There’s no real excuse for the Ricketts’ newfound financial reticence other than wanting to pocket more of the Cubs’ profits when their team's control of the NL central is no longer a guarantee. The Brewers have also been quiet this winter, but they return the core of a team that came within one win of the World Series last season. The Cardinals, meanwhile, added slugging first baseman Paul Goldschmidt in a trade with the Diamondbacks. A playoff spot in the NL is no longer a guarantee.

To some degree, the Cubs are right: This team as currently constructed is competitive. A full season of Kris Bryant—who played just 102 games last year due to injury—will only help, as would a return to health for Darvish and Morrow and improvements from Willson Contreras and Jose Quintana. But there’s a big difference between a contender and a World Series favorite, and at this stage, it’s hard to say that this Cubs team is the latter. It’s also not exactly the safest strategy to sit back and simply assume that the guys who were hurt or bad last year will get better. Signing Harper or Machado isn’t just about raising the team’s ceiling; it’s about locking in a floor so that if Bryant gets hurt again or Baez regresses or Darvish can’t make it back, those losses don’t hurt as much. It also helps extend the window of this core, which grows older, more expensive, and closer to free agency by the day.

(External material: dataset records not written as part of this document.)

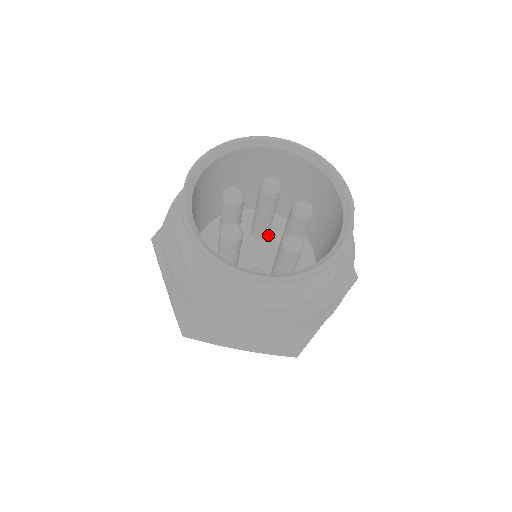
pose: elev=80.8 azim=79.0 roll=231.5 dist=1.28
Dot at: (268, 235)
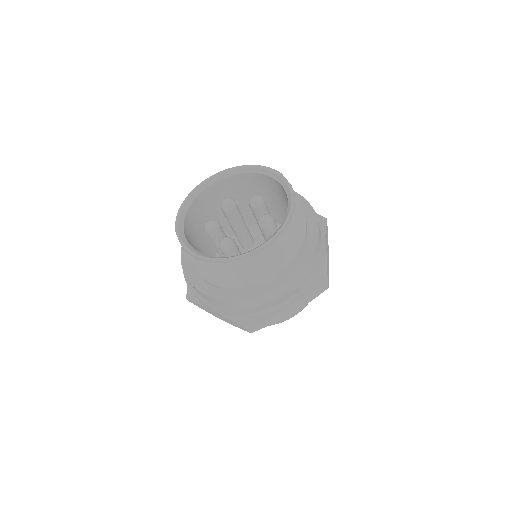
Dot at: (254, 241)
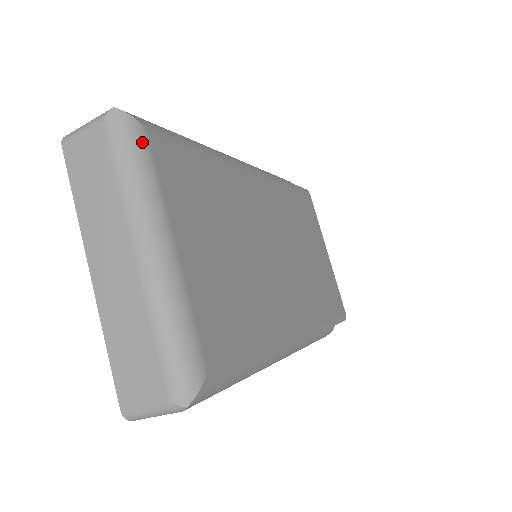
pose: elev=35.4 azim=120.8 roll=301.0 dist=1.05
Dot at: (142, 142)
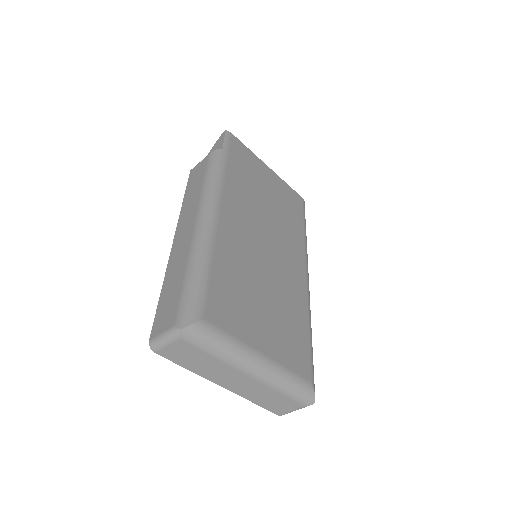
Dot at: (209, 329)
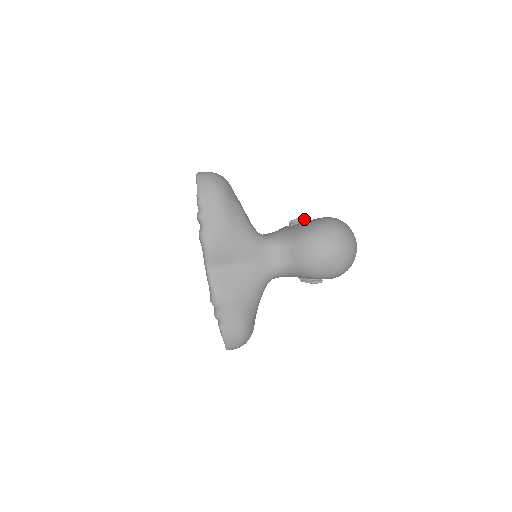
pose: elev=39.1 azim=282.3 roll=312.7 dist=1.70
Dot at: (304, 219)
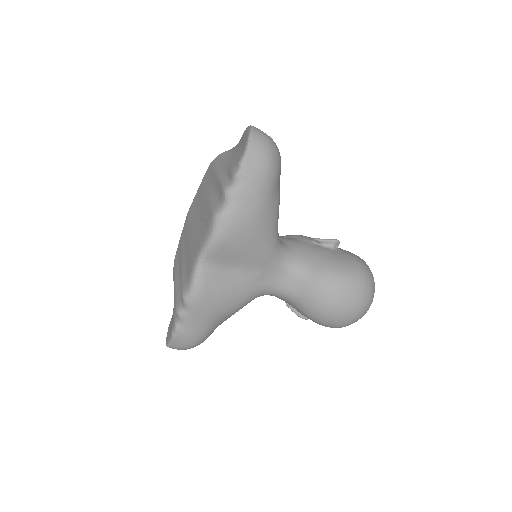
Dot at: (333, 245)
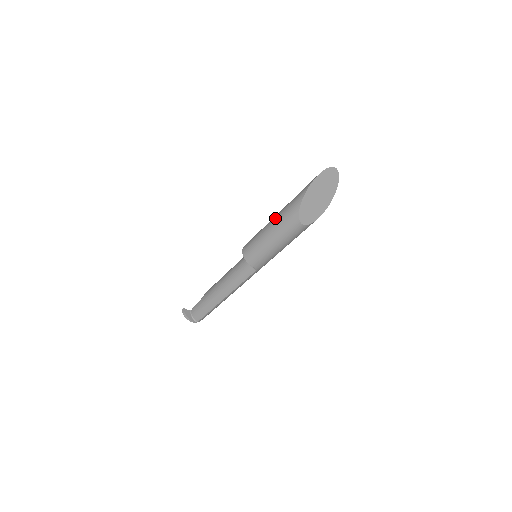
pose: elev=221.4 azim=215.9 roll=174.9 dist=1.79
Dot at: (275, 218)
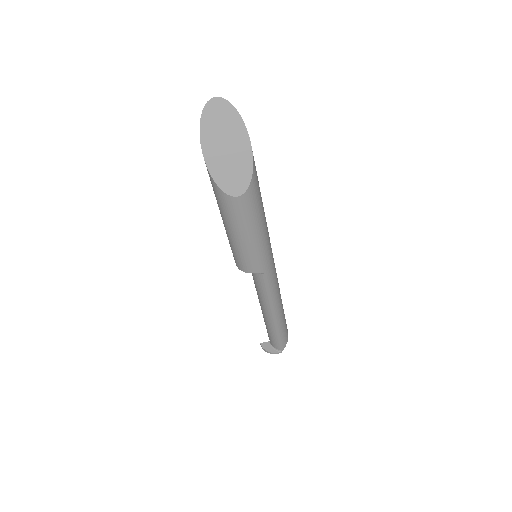
Dot at: occluded
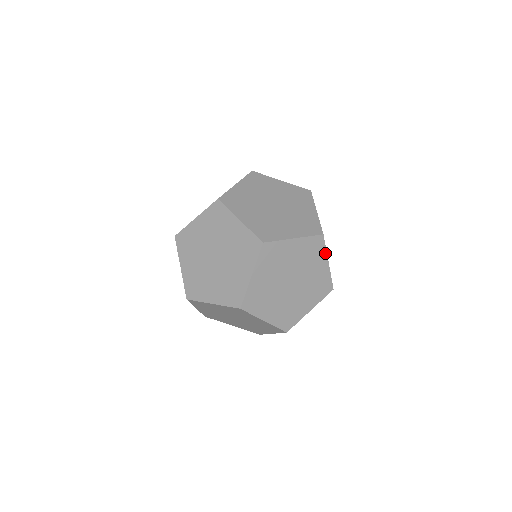
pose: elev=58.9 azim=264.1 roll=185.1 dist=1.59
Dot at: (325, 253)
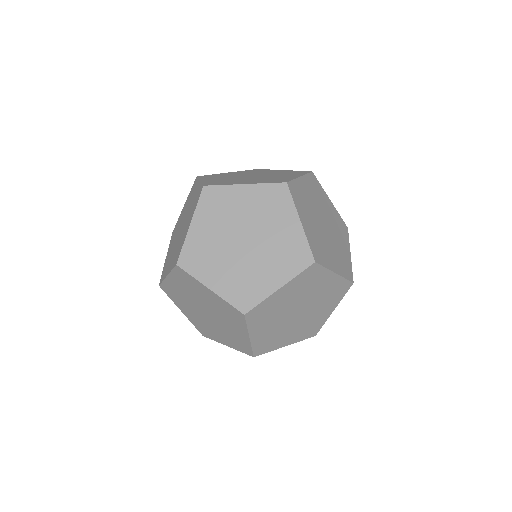
Dot at: (326, 271)
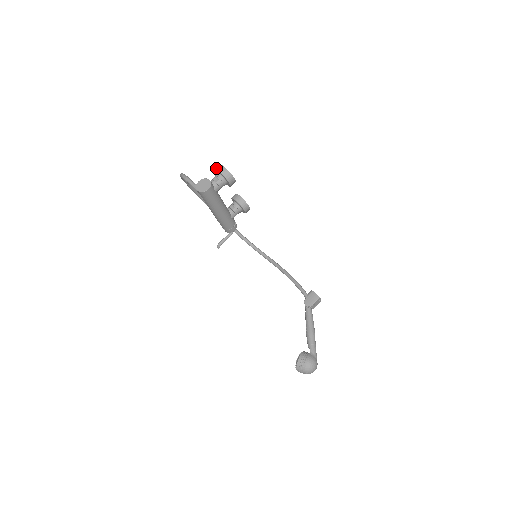
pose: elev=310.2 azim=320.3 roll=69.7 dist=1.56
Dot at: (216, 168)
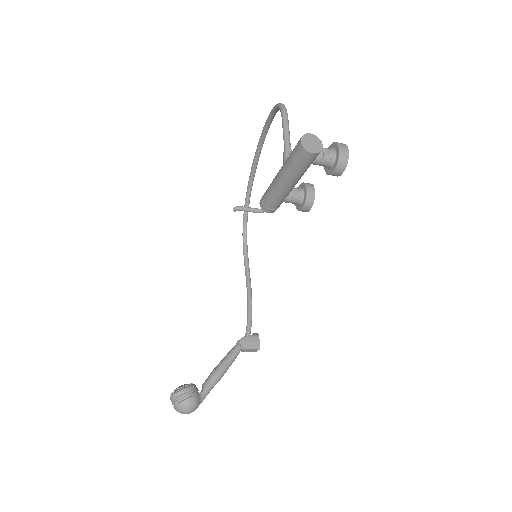
Dot at: occluded
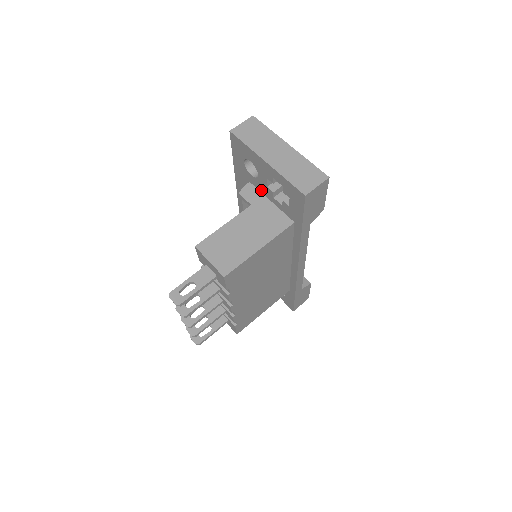
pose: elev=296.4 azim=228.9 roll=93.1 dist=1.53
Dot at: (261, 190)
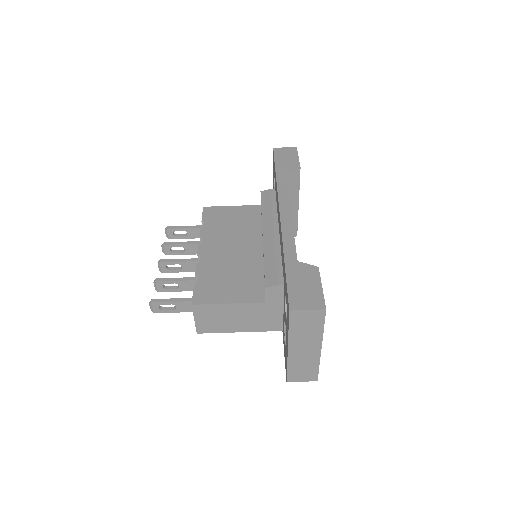
Dot at: (284, 301)
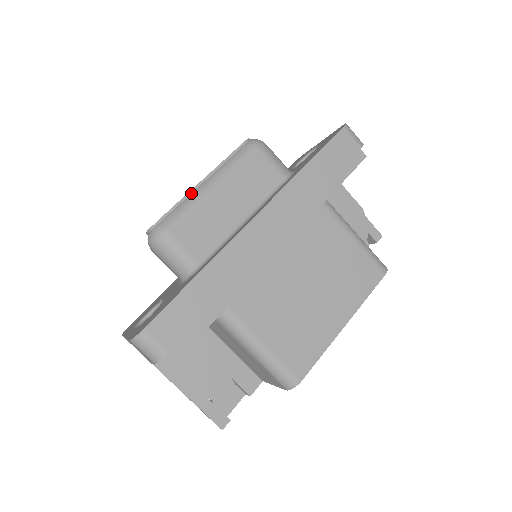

I don’t expect Chicago’s offseason to begin and end with Descalso. (Not that he’s a bad addition, either; as Fangraphs’ Jeff Sullivan points out, his offensive gains last year seem legit, and he’s a good versatile bat to have off the bench.) Nor does a lack of smoke around Harper or Machado mean that a deal can’t or won’t happen. But it has to be worrisome for Cubs fans that instead of the rumors they were supposed to see all winter connecting the Cubs to stars, there’s been a lot of whining about money and the repeatedly stressed belief that things are fine as is. That’s not the winter a team like the Cubs should be having—nor does it seem smart.